University teacher of interpretation 2011–, University of Helsinki
Part-time teacher of interpreting and translation 1997–2011, University of Helsinki
Chief examiner of competence-based qualifications for community interpreters 2010–, Amiedu/ Tampere Adult Education Centre
Lecturer of interpretation 2003–06, University of Helsinki/ Palmenia
Coordinator of the project Passiivisuomi 1995–96, University of Helsinki/ Vantaa Institute for Continuing Education
Project researcher in applied linguistics 1990–92, Academy of Finland/ University of Vaasa

Entrepreneur 2002–, Sanas interpreting services
Freelance legal interpreter in district courts and courts of appeal 2002–
Entrepreneur and coordinating interpreter 1998–2002, Cross Border Communications Oy
Freelance conference interpreter in every organ of the EU

Photo: Johanna Hirvonen
Written by Tomas Sjöblom
Translated by Matthew Billington

The higher mathematics of conference interpreting

Conference interpreting is often the most visible form of interpreting. It is often connected with the activities of large international organisations, such as the EU or the UN. Erja Tenhonen-Lightfoot says one of the most important skills of a conference interpreter is being able to anticipate what subjects will be touched upon in a session.

“In conference interpreting, there's always a script of sorts. A major part of the training of a conference interpreter involves familiarising yourself with the structures of society and the organisations and goals of international institutions. For example, speeches at the United Nations often involve peace, equality and human rights, and the openness of society.”

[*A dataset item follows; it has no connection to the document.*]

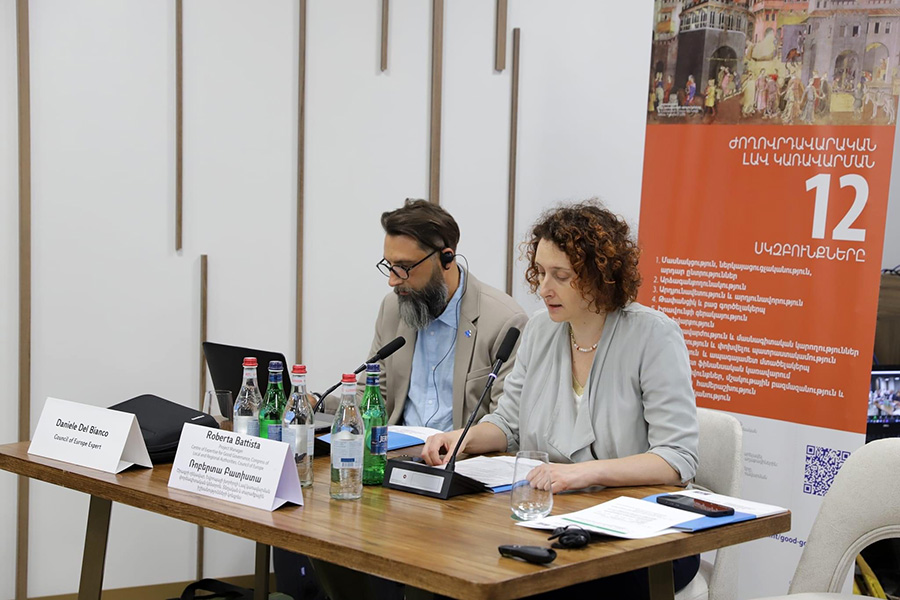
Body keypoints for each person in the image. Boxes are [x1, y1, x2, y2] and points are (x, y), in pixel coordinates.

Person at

A particular challenge in the job of a conference interpreter consists of the names, numbers, and abbreviations that crop up. For this reason each interpreter booth has at least two interpreters at a time working together.

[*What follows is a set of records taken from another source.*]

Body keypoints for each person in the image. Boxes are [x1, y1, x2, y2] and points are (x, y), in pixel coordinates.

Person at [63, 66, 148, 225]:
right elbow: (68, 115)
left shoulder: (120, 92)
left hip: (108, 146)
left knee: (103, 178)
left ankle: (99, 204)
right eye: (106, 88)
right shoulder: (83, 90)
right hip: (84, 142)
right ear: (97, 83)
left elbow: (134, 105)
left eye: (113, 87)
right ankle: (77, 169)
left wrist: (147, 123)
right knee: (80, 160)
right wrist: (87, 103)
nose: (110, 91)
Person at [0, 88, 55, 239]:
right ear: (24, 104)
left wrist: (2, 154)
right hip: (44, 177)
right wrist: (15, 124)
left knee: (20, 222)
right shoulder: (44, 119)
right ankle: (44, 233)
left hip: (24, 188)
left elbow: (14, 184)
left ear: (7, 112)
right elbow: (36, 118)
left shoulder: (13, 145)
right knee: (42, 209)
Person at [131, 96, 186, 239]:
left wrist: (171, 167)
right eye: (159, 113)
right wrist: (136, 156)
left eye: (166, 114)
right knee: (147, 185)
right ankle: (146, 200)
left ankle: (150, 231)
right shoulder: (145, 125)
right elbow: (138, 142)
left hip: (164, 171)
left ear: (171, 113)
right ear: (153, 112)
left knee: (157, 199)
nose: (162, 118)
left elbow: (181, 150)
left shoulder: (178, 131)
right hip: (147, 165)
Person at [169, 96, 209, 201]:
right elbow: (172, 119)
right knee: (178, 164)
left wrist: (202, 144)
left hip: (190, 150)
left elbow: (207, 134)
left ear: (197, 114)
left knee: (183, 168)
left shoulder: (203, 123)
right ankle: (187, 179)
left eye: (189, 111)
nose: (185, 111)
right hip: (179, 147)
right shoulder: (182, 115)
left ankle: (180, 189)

“When numbers, names, and abbreviations come up, the one who isn't interpreting writes them down on a piece of paper. The active interpreter can then look them up there. Numbers are stored in the brain somewhere in a different place from language. And proper names are difficult because they have no direct denotation to the person.”

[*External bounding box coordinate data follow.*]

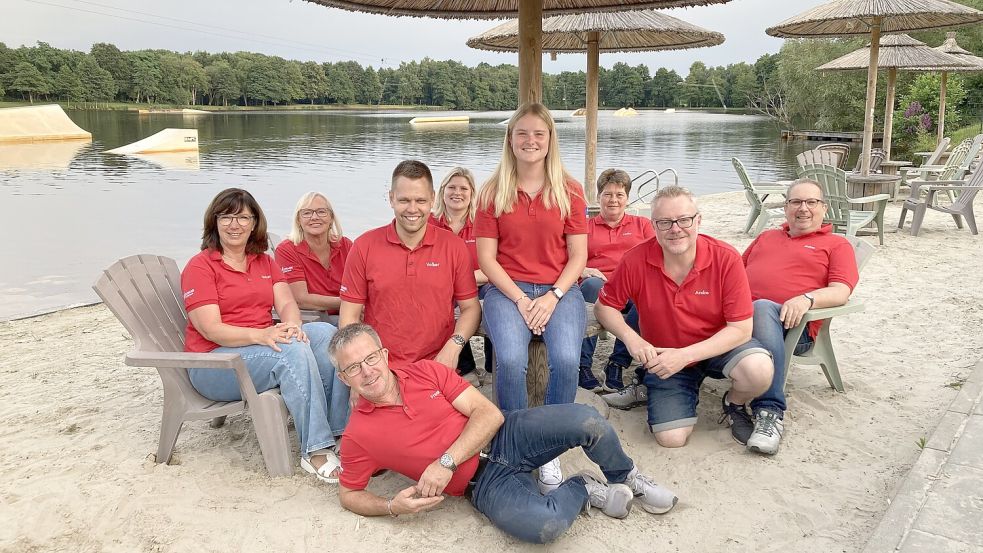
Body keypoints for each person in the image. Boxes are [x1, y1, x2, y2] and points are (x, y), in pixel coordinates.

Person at [330, 323, 678, 544]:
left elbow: (488, 413)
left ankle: (628, 478)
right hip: (482, 485)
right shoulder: (359, 434)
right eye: (353, 367)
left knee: (588, 421)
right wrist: (392, 506)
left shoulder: (425, 372)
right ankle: (584, 487)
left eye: (371, 358)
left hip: (508, 434)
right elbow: (349, 493)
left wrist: (445, 462)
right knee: (546, 525)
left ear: (384, 355)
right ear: (344, 378)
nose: (367, 371)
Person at [181, 188, 349, 482]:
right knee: (290, 351)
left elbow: (286, 302)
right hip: (214, 363)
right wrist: (263, 335)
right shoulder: (201, 266)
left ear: (255, 222)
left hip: (259, 347)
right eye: (227, 217)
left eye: (243, 217)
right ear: (215, 222)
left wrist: (293, 325)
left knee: (324, 333)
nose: (235, 225)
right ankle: (316, 450)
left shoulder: (263, 262)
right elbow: (211, 329)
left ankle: (339, 432)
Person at [594, 185, 774, 449]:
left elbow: (740, 329)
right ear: (653, 225)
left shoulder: (726, 258)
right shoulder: (635, 259)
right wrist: (632, 340)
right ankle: (655, 389)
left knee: (758, 370)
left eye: (684, 220)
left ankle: (733, 403)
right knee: (671, 439)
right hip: (666, 355)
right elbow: (604, 307)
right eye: (665, 222)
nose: (675, 229)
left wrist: (686, 355)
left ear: (698, 220)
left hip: (717, 348)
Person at [475, 103, 588, 492]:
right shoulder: (492, 192)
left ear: (550, 139)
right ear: (510, 139)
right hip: (508, 291)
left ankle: (550, 446)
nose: (530, 140)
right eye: (522, 133)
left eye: (539, 133)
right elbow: (486, 259)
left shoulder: (570, 189)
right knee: (508, 358)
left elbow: (578, 255)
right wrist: (522, 301)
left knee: (567, 358)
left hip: (560, 289)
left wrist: (553, 296)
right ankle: (512, 437)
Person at [741, 178, 859, 455]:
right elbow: (734, 271)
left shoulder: (836, 245)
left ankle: (769, 410)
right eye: (796, 202)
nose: (803, 208)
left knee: (762, 307)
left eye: (811, 202)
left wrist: (807, 298)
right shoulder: (767, 237)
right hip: (737, 318)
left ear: (824, 208)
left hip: (792, 327)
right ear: (786, 207)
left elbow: (841, 291)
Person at [339, 160, 481, 373]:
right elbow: (349, 317)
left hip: (438, 366)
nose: (412, 209)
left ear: (433, 198)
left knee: (485, 408)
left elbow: (470, 308)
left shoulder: (453, 246)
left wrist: (454, 346)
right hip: (381, 369)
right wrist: (362, 368)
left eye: (420, 200)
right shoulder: (364, 246)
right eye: (404, 200)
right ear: (391, 198)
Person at [578, 168, 654, 394]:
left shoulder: (642, 225)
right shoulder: (585, 227)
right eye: (607, 194)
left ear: (627, 199)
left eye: (619, 195)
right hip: (600, 287)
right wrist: (584, 268)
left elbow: (657, 258)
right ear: (599, 197)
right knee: (591, 285)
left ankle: (617, 363)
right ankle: (582, 365)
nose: (613, 200)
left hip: (632, 288)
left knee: (648, 295)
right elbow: (566, 259)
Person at [430, 167, 490, 379]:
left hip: (482, 285)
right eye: (452, 187)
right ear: (442, 192)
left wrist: (463, 280)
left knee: (493, 300)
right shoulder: (428, 223)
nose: (457, 192)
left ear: (472, 193)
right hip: (442, 288)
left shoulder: (482, 223)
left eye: (463, 188)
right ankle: (463, 365)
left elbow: (495, 266)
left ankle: (492, 366)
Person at [274, 192, 352, 321]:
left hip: (349, 312)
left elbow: (363, 284)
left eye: (321, 212)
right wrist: (349, 302)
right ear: (298, 220)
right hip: (314, 318)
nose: (314, 217)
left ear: (331, 218)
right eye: (307, 213)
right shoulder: (287, 250)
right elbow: (300, 299)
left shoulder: (345, 245)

Erja Tenhonen-Lightfoot. Photo: Johanna Hirvonen.

In 2002 Ms Tenhonen-Lightfoot founded Sanas, a company that offers conference interpreting services.

“A major part of our work consists of educating our customers and assembling teams of interpreters. When you're putting together an interpreter team for a customer, you must remember to explain that there are two kinds of simultaneous interpreting: the one-way interpreting used by international organisations and the two-way interpreting often used on the open market.”

Organisations such as the EU and the UN use the “matrix” scheme, where each booth outputs only one language, i.e. each interpreter basically interprets into their native language. But in the “cartwheel” scheme frequently used on the open market, each booth works in both directions.

“The advantages of the model used by international organisations are the minimisation of intermediary languages and also the fact that the absence due to illness of a single interpreter does not affect the rest of the interpreting system. However, the “cartwheel” scheme needs fewer interpreters and thus is cheaper, but it is significantly more fragile because all the booths affect one another. Moreover, it maximises relay interpreting over another language. Whenever I'm putting together an interpreting team like this, I have to draw a diagram for myself. This is what is known as the higher mathematics of interpreting.”

The need to staff each interpreting booth with more than one interpreter comes from the professional ethics of interpreting, according to which you may not interpret between two foreign languages, or over two relay languages.

“Almost no one can interpret between two foreign languages, and each relay language compounds the risk of misinterpreting. Of course, if it's an emergency and you can save somebody's life by interpreting between two foreign languages, that's different. But the basic rule is that one of the languages must always be the interpreter's native language.”